Katy sourit, puis baissa les yeux. Quelque chose en elle frissonnait. Un mélange d’espoir et de crainte.

— Et toi, Katy ? demanda doucement Fatim. Tu fais quoi, ce week-end ?

Elle hésita.

— Il y a un dîner de famille chez nous. Mon père a invité tout le monde. Tantes, oncles, cousins… Même ceux qu’on pensait disparus.

— Ouh là… Prépare-toi mentalement, fit Ibrahima. Les grandes familles, c’est comme les séries sénégalaises : ça commence doucement, et ça finit toujours par un clash.

— Vous rigolez, mais j’ai déjà une tante qui m’a demandé pourquoi je n’étais pas encore mariée, la dernière fois. J’ai dit que j’attendais que son fils trouve un emploi.

Les éclats de rire reprirent.

— Bien envoyé ! s’écria Fatim. Tu dois me donner des cours de répartie.

Katy leva les yeux vers le ciel. Pour la première fois depuis des mois, elle se sentait à sa place.

Et même si le masque de la fille parfaite restait solidement en place, une petite fissure s’y dessinait. Pas celle de la fragilité, non.

Celle de la vie qui revient.

— Moi je dis, déclara Ibrahima en croquant un biscuit sablé avec sérieux, qu’on devrait légaliser les absences prolongées dues aux ruptures. C’est un traumatisme national.

— Toi, tu veux légaliser ton absence de responsabilité, corrigea Fatim. Faut pas confondre le cœur brisé et la paresse chronique.

— Il a peut-être raison, lança Katy, amusée. Après tout, on donne bien des jours de congé après un décès. Pourquoi pas pour une trahison amoureuse ?

— Merci, s’écria Ibrahima en levant son verre. Enfin quelqu’un de sensé dans ce groupe.

Aïssatou leva les yeux au ciel.

— On ne parle pas d’un enterrement, Ibrahima. Ton ex t’a juste bloqué sur WhatsApp après avoir découvert que tu likais les photos d’une influenceuse.

— Faux ! Elle m’a bloqué parce que j’ai dit que Gims était un philosophe incompris. C’est une divergence artistique. Rien à voir avec des likes.

— Tu sais que t’es ridicule ? dit Fatim en pouffant de rire.

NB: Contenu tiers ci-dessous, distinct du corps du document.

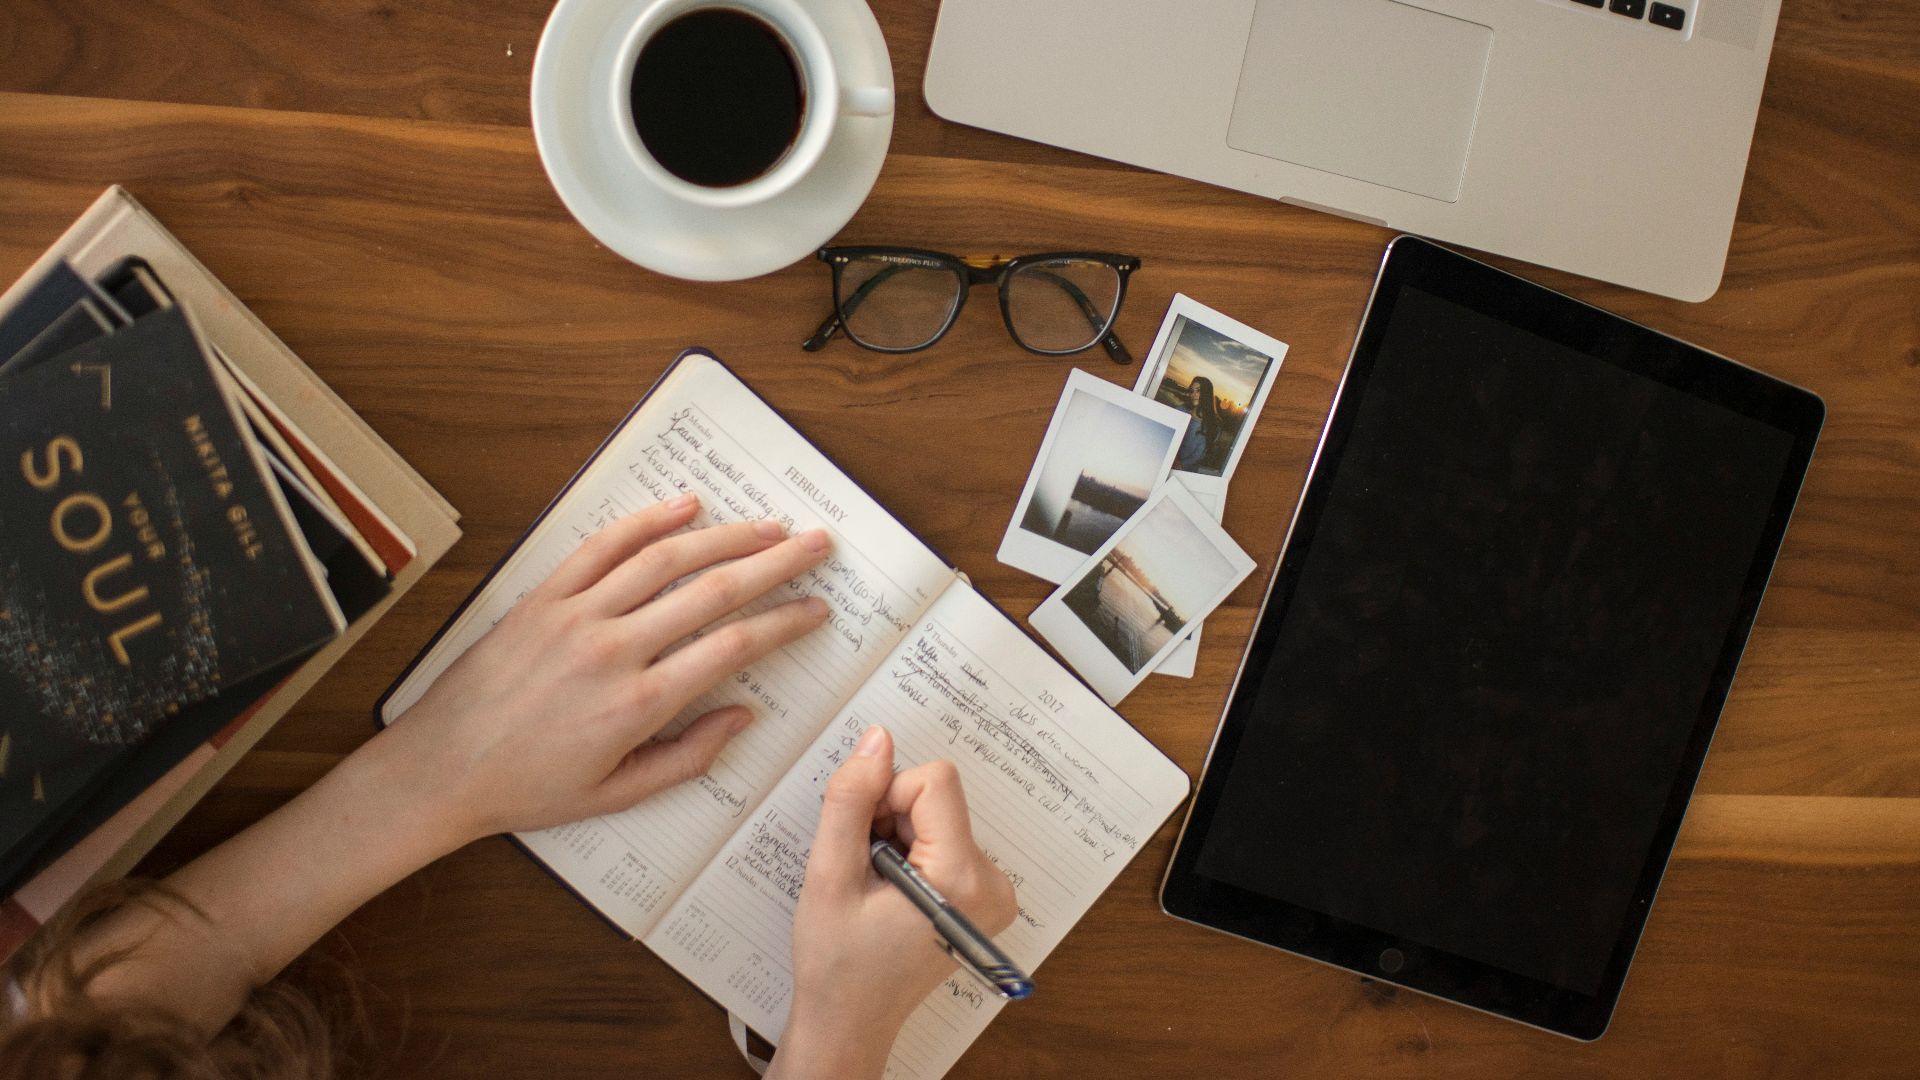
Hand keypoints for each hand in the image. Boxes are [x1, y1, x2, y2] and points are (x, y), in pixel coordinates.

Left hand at [386, 493, 831, 843]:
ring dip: (725, 536)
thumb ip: (688, 757)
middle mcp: (613, 650)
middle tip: (816, 545)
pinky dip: (647, 521)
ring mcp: (576, 616)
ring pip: (665, 559)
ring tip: (768, 525)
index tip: (816, 609)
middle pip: (713, 591)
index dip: (785, 623)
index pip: (733, 647)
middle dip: (775, 563)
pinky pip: (602, 547)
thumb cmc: (528, 788)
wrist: (441, 768)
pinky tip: (686, 507)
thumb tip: (744, 716)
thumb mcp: (618, 794)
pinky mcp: (543, 597)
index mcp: (638, 704)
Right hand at [773, 727, 1017, 1079]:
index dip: (886, 797)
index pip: (934, 782)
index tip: (863, 841)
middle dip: (890, 819)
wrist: (851, 1021)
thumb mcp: (829, 876)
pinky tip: (891, 891)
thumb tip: (877, 740)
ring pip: (938, 814)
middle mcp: (992, 884)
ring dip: (897, 836)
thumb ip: (851, 800)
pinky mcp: (983, 895)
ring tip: (875, 887)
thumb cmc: (837, 963)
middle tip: (864, 870)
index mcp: (962, 879)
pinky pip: (945, 837)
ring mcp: (993, 892)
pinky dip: (911, 851)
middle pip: (938, 797)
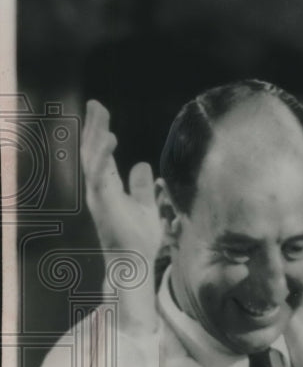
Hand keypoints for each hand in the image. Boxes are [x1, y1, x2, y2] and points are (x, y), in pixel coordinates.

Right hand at [82, 100, 160, 267]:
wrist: (134, 263)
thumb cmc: (138, 239)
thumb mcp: (146, 206)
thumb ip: (141, 186)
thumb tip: (142, 164)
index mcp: (108, 188)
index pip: (102, 155)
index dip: (100, 134)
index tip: (101, 114)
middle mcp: (100, 189)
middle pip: (93, 152)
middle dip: (93, 127)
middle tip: (96, 104)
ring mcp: (99, 195)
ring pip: (92, 159)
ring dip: (95, 135)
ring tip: (101, 115)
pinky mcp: (103, 202)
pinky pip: (99, 174)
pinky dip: (103, 155)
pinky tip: (109, 138)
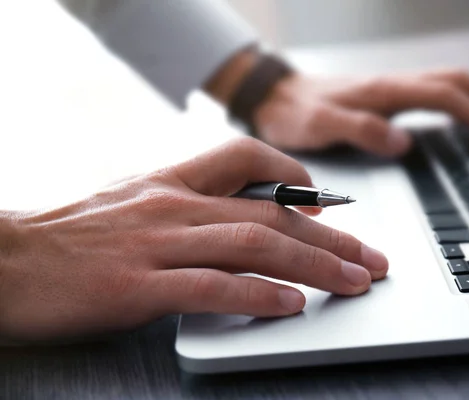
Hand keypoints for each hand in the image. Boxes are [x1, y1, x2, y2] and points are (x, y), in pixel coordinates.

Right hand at [0, 138, 387, 341]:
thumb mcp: (134, 204)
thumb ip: (187, 206)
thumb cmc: (72, 238)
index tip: (325, 201)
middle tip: (370, 256)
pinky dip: (258, 295)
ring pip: (252, 245)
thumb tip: (239, 219)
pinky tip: (292, 305)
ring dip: (312, 264)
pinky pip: (211, 286)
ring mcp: (156, 245)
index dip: (293, 174)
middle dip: (330, 236)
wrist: (5, 262)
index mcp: (169, 183)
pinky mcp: (136, 287)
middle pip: (268, 212)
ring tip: (353, 281)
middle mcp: (171, 206)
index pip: (245, 157)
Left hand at [255, 68, 468, 155]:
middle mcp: (392, 84)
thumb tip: (404, 142)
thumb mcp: (321, 126)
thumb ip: (362, 131)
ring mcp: (390, 88)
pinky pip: (433, 93)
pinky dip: (459, 103)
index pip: (446, 97)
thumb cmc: (293, 114)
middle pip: (459, 82)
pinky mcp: (384, 96)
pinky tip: (462, 118)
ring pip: (449, 83)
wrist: (273, 97)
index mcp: (384, 92)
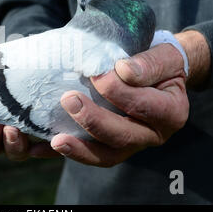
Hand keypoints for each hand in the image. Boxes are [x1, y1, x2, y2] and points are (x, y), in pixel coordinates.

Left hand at [50, 30, 209, 166]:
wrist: (158, 73)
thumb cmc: (161, 62)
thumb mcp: (165, 56)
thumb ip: (150, 63)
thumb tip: (124, 71)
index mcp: (171, 113)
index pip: (145, 107)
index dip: (120, 93)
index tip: (97, 74)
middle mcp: (152, 134)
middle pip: (122, 136)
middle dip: (93, 120)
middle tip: (69, 99)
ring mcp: (131, 144)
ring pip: (105, 155)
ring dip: (79, 149)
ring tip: (55, 140)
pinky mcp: (110, 146)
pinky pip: (88, 154)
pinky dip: (67, 151)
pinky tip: (41, 148)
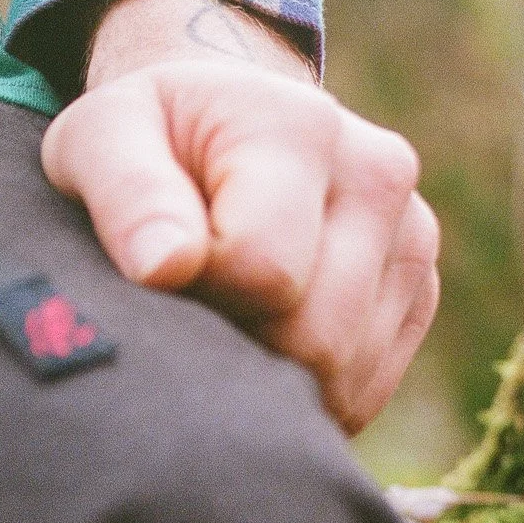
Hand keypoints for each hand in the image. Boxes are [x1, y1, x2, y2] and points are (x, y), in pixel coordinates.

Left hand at [39, 0, 439, 434]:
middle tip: (190, 311)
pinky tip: (264, 345)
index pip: (264, 272)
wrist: (217, 128)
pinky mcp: (421, 290)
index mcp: (301, 128)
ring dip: (270, 380)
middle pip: (315, 339)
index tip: (165, 273)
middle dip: (238, 350)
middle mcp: (379, 174)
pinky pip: (364, 392)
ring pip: (344, 379)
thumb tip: (166, 266)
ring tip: (224, 321)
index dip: (200, 300)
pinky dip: (306, 395)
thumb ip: (124, 191)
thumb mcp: (102, 139)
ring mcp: (413, 235)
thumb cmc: (147, 142)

— Oui, mais je suis libre.

Katy éclata de rire une nouvelle fois. Ce genre de joutes verbales lui avait tant manqué. Le plaisir de parler sans crainte d’être jugée, de dire une bêtise, de rire fort, de se taire aussi sans que le silence soit interprété comme une faute.

— Bon, reprit Aïssatou. Si on devait faire un classement des plus grandes catastrophes sentimentales du campus, je pense qu’on aurait un podium assez chargé.

— Numéro un : toi, quand tu as envoyé un poème à ton crush par erreur dans le groupe WhatsApp de promo, rappela Fatim.